==== Input data ====

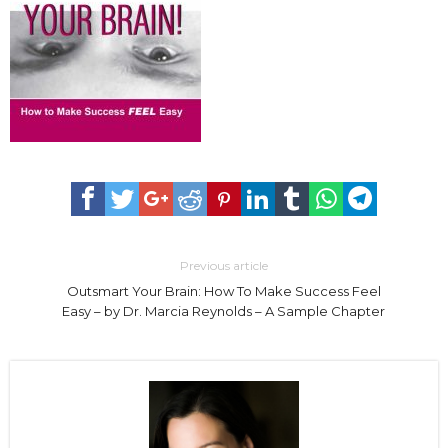
Previous article
Outsmart Your Brain: How To Make Success Feel
Easy – by Dr. Marcia Reynolds – A Sample Chapter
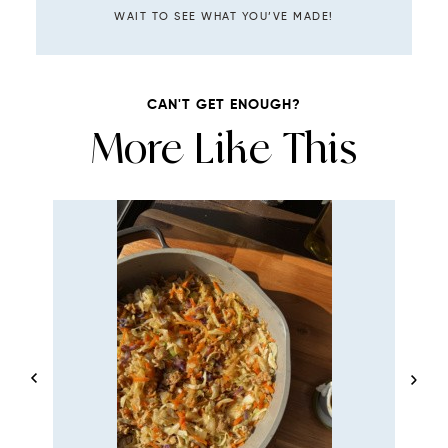
WAIT TO SEE WHAT YOU’VE MADE!
CAN'T GET ENOUGH?
More Like This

====

• **Task**
When you repeat the lines above, keep them exact and leave out each image they contain.

• **The answer**
Previous article
Outsmart Your Brain: How To Make Success Feel
Easy – by Dr. Marcia Reynolds – A Sample Chapter
WAIT TO SEE WHAT YOU’VE MADE!
CAN'T GET ENOUGH?
More Like This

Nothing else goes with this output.